Mais cette dernière comparaison est sans doute malvenue, car contrairement aux Croates et aux Bosniaques (et même, oserais-je ajouter, aux Serbes) les chrétiens d’Irak n’ont aucun espoir de pouvoir obtenir un jour la création d’un Etat qui serait le leur et qui les protègerait de la furie sanguinaire de bon nombre de leurs compatriotes musulmans
Une persécution concertée et organisée
Je ne veux pas être injuste. Alain Finkielkraut souligna quand même la peur des « communautés irakiennes » à l’idée de se trouver seules face à face après le départ des Américains, mais à aucun moment le mot « chrétien » ne sortit de sa bouche et la dissymétrie structurelle entre chrétiens et musulmans ne fut jamais évoquée, comme si toutes les communautés étaient toutes également responsables de la violence… Et comme si, au fond, les chrétiens avait d’ores et déjà disparus d’Irak…
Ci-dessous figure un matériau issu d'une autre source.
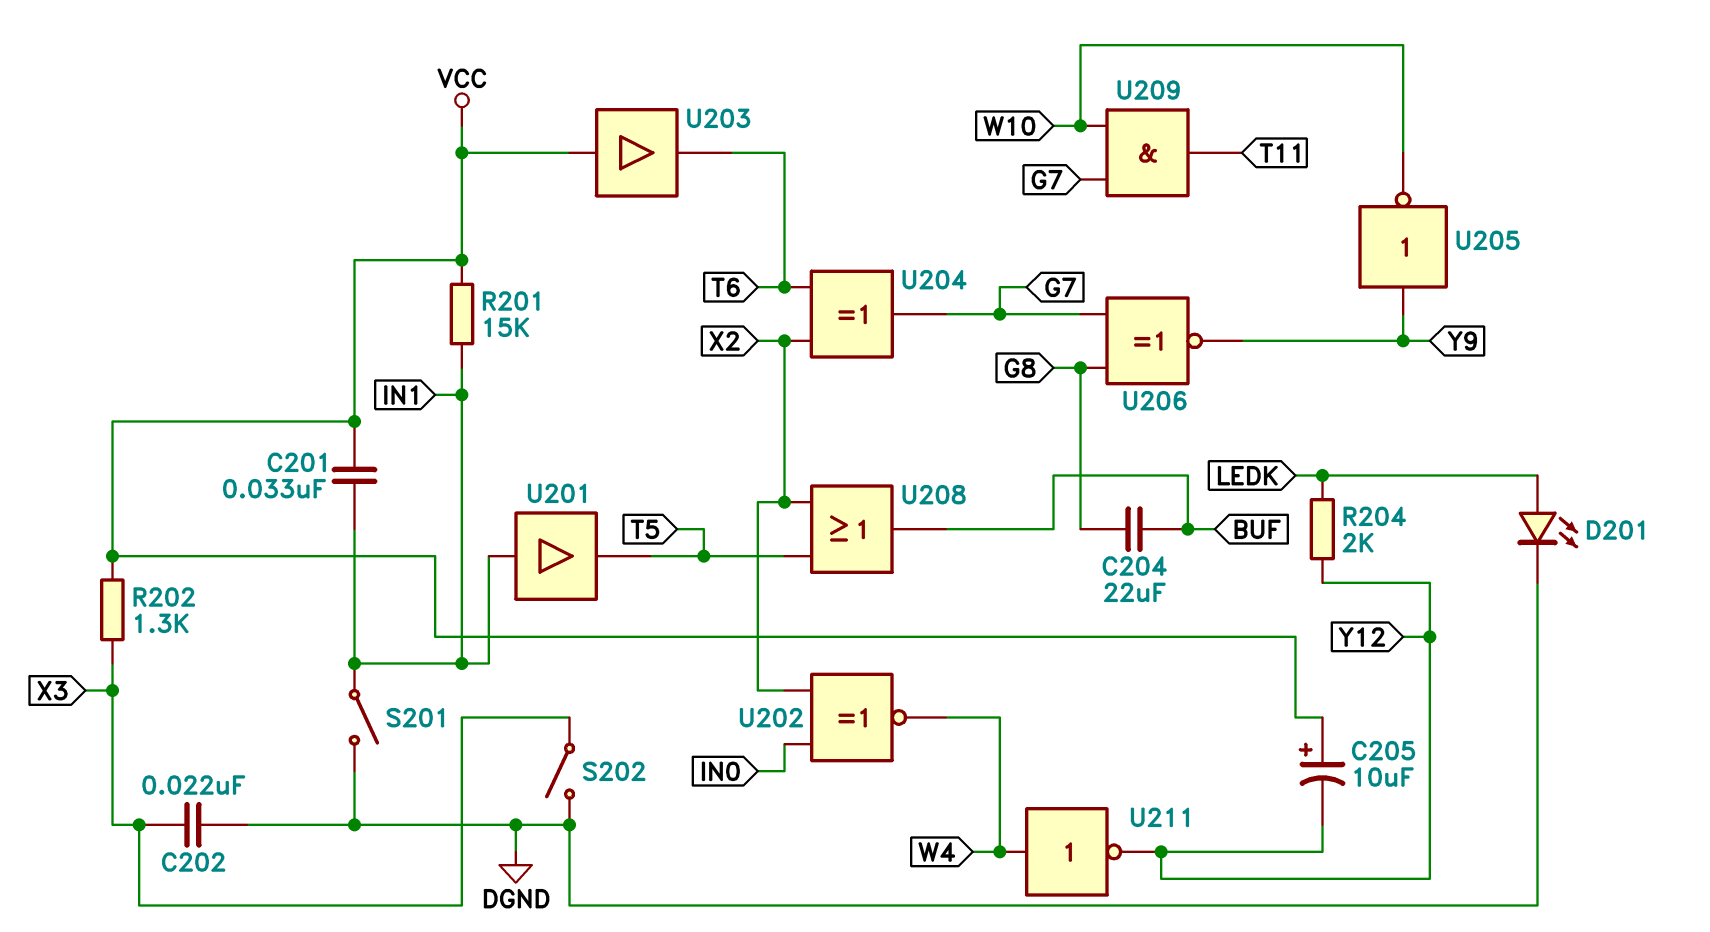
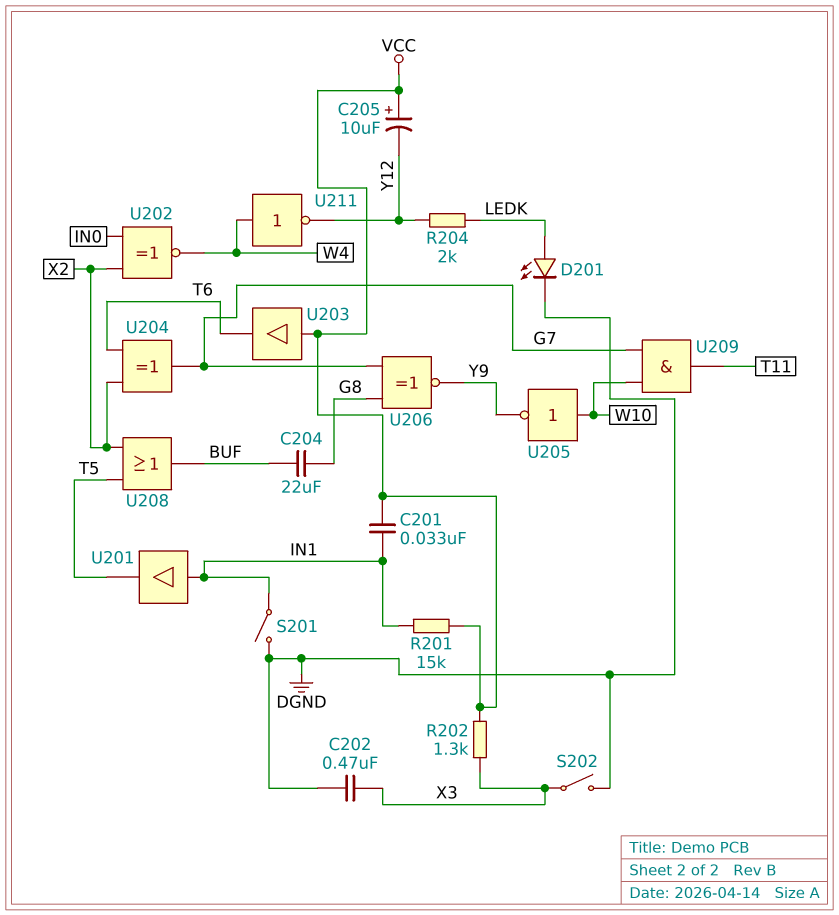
C202: 22nF (DGND, X3) -> 470nF (DGND, X3)
U205: NOT (in Y9, out W10) -> NOT (in W10, out Y9)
Selon le Secours catholique, présent en Syrie pour aider les réfugiés irakiens, le nombre de chrétiens en Irak ne dépasserait pas aujourd’hui 300 000 personnes (contre 800 000 avant la chute de Saddam Hussein) pour la plupart aujourd’hui réfugiées en territoire kurde. Les communautés chrétiennes dans les villes arabes d’Irak, c’est-à-dire presque toutes les grandes villes du pays, sont toutes en voie de disparition. Ce n’est pas, ou pas seulement, à une guerre de communauté que nous assistons en Irak, en tout cas pas quand il s’agit des chrétiens, mais à une vaste persécution concertée et organisée d’une minorité religieuse qui s’inscrit dans le cadre plus large de la persécution des chrétiens en « terre d’Islam », pour utiliser l’expression reprise au cours de cette émission par Alain Finkielkraut, qui semble ignorer que le territoire que recouvre l’Irak aujourd’hui a été pendant plusieurs siècles une « terre chrétienne », avant d’être converti au fil de l’épée par les Arabes au VIIe siècle. De nombreux témoignages décrivent la persécution de grande ampleur que subissent aujourd’hui les chrétiens d’Irak. Citons par exemple celui du Frère Nageeb Mekhail, supérieur des dominicains de Mossoul, (qui pour sa part n’hésite pas à parler de génocide) recueilli au mois de juin 2010 par le Secours Catholique.
« Le dernier attentat a été particulièrement violent. C’était le 2 mai dernier entre Caracoche et Mossoul, entre deux check-points. Treize bus, escortés par la police, emmenaient des étudiants universitaires chrétiens des villages de la plaine de Ninive au centre universitaire de Mossoul (…) Ce triple attentat, deux explosifs et une voiture suicidaire, contre ces bus a tué le jeune Radeef et une étudiante prénommée Sandy. Il y a eu plus de 180 blessés hospitalisés. Les bus touchés transportaient essentiellement des filles. Certaines ont perdu leurs pieds, leurs yeux, leurs dents ou sont devenues complètement défigurées (…) Les militaires de faction aux check-points ont dansé et fait le signe de la victoire après l’explosion, il y a des images enregistrées sur des téléphones portables par d’autres étudiants qui en attestent. Quant à la police, elle a fait décharger des véhicules les premiers blessés qu’on voulait amener à l’hôpital. Les policiers voulaient que les corps restent à terre pour y mourir. La police et l’armée souvent sont les complices des terroristes ».